Volto-me pra ela na tentativa de explicar a desnecessidade do meu retorno por uma coisa tão ínfima, mas ela me corta, dizendo que devo escutá-la. Aproveito a situação e digo que ela está bem acostumada a sempre falar e fazer os outros ouvirem, e que nunca se dispõe a escutar nada, mas que dessa vez ia ser diferente.

Continuo a falar. E consigo me superar, quando digo que compartilhar esse momento com eles não está sendo nada agradável pra mim, que eu prefiro não estar ali, que quero acabar o quanto antes com isso e de preferência não precisar mais voltar. Quando termino meu dizer ela já está ao lado da porta, me mandando embora, com uma cara de quem não conseguiu me engolir apesar do tamanho apetite.
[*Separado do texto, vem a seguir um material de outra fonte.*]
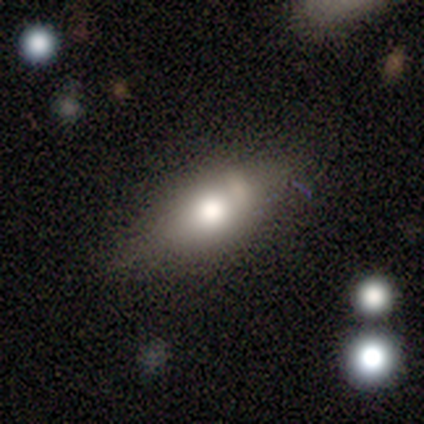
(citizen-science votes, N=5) Overall: smooth (100%). How rounded: in between (100%). Merging: none (80%).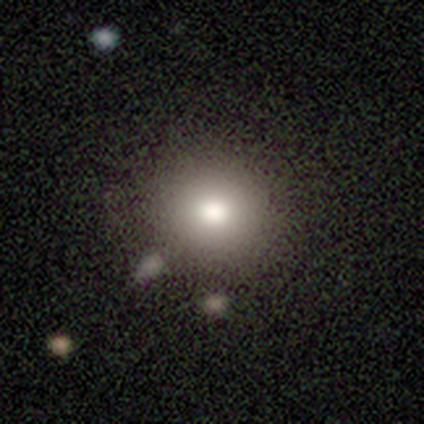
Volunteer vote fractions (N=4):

Levanto-me, olho para o médico e dou boa tarde. Com sinceridade suficiente para esconder minha ironia. Paro na porta, olho nos olhos da patroa e dou outro. Antes de sair pela porta da rua ainda desejo boa sorte para as funcionárias, pois são elas que vão ter que aturar essa família feliz. E assim a porta se fecha.


4 comentários:

  1. Adorei seu texto! Muito bom! Aprecio esse modo de escrever! Morri de rir! ;-)

    Bjks

    PS: Ah! sou amiga da Leticia Novaes!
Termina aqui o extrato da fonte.